Data items:
___
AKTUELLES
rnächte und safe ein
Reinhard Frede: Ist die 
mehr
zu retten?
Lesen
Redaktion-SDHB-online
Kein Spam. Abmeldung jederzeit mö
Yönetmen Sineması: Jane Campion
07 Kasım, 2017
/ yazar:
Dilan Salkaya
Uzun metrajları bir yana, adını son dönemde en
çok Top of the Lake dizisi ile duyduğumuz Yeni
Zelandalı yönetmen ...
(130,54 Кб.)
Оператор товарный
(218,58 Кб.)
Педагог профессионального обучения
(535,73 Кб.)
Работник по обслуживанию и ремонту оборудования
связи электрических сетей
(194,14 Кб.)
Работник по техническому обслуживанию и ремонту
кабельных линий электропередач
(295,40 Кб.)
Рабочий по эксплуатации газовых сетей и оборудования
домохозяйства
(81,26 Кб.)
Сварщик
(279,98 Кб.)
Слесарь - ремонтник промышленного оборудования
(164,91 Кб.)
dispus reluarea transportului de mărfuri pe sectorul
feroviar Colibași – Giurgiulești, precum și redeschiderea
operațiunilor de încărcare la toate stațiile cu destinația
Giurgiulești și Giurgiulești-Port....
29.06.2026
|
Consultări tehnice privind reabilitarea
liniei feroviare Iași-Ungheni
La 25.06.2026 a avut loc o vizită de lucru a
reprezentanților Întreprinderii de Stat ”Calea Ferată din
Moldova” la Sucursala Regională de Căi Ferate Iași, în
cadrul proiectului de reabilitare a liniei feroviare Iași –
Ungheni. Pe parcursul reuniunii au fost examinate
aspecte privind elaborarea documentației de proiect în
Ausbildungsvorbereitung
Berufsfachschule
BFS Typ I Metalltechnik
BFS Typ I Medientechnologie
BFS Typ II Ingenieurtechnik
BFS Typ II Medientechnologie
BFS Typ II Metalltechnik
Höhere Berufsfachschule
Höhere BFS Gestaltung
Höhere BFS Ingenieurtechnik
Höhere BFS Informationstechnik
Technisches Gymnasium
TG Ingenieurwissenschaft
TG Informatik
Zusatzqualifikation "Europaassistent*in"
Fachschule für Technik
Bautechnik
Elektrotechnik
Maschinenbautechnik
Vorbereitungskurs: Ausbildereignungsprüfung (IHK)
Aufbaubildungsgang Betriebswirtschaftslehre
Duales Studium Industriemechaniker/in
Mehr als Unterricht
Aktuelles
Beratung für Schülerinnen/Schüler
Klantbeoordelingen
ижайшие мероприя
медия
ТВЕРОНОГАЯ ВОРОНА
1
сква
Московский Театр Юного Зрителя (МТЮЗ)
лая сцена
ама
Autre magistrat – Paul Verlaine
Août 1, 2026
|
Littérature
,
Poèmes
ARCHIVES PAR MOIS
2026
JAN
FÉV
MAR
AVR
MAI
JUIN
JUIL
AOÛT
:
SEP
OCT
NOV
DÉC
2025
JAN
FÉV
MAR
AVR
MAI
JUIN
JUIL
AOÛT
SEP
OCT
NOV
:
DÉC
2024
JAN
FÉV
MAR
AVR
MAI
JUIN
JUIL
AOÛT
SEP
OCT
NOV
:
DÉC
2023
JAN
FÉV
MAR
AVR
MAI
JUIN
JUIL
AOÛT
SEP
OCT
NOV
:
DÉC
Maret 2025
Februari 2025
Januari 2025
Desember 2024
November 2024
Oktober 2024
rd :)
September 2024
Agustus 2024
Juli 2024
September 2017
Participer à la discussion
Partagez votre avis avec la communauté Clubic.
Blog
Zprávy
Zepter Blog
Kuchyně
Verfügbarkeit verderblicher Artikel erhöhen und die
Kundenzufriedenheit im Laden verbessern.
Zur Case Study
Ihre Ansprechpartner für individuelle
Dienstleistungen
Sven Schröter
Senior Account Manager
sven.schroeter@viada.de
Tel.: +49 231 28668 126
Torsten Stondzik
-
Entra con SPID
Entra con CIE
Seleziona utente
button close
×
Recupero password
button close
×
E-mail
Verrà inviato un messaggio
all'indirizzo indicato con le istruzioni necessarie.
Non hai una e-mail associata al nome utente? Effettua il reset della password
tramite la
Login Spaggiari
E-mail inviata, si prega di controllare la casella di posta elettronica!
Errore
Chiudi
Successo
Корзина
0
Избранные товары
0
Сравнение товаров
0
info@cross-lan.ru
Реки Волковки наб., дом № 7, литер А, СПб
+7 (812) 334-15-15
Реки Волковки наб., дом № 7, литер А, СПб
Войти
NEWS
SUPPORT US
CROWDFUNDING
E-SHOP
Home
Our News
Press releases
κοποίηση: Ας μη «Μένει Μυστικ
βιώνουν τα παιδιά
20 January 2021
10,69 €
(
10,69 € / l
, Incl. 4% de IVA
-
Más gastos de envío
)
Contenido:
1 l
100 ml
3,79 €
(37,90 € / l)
___
What to work on:
One number only, please: the count of lines in the data that hold the word "оборудования".

Final answer:
3